The doors close. When Barnabas opens then again, the room is vacant. He is deeply frustrated that he cannot see more of what happens there. We can understand. We, too, want to watch Dark Shadows, and are disappointed when it isn’t on.

Occasions when we might expect to see Dark Shadows but don’t include most of this episode. The Parallel Time story is just getting started, and it needs a lot of actors who are away doing principal photography for the feature House of Dark Shadows. So we spend the bulk of today on what took up all of yesterday’s episode, a lot of back and forth among characters who aren’t really on the show anymore. They are left over from a couple of exhausted storylines.

A man named Bruno, a remnant of the show’s attempt to tell a story about some events that belong in the tales of H. P. Lovecraft, is holding two prisoners. The prisoners are Chris Jennings and his fiancée, Sabrina Stuart. Chris is a werewolf. He and Sabrina are left over from a story told at the end of 1968 and beginning of 1969, and in the last few months there was a lackadaisical attempt to tie them in with the Lovecraft material.

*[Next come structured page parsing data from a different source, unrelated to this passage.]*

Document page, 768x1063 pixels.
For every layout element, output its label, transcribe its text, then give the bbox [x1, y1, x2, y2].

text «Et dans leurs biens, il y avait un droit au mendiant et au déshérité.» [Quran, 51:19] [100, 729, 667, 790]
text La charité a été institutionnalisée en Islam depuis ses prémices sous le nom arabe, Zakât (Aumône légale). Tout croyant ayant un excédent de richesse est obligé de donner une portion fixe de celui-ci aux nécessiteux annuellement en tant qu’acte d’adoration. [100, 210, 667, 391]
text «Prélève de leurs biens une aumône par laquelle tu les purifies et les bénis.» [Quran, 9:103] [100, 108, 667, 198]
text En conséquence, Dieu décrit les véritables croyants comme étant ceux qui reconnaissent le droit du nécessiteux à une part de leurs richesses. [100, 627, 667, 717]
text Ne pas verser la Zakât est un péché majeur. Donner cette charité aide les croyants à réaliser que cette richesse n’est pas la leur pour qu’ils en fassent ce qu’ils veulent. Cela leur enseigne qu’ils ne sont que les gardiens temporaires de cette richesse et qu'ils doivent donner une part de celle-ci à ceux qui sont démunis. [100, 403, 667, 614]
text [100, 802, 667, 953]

Bruno is hoping to trap Carolyn with Chris when Chris transforms, so that he will kill her. His motivation for this is an overly elaborate plan that no one who has seen the show expects to work, so even though the episode ends with Chris and Carolyn locked up together while the full moon rises it doesn’t leave us in much suspense. I suppose it is a step up from yesterday’s closing cliffhanger, in which Chris found a stooge named Sky Rumson in Bruno’s closet, strung up by his wrists, bleeding and begging for help. That made so little impact it isn’t even mentioned today. For all we know Chris just closed the closet door and let Sky have his privacy.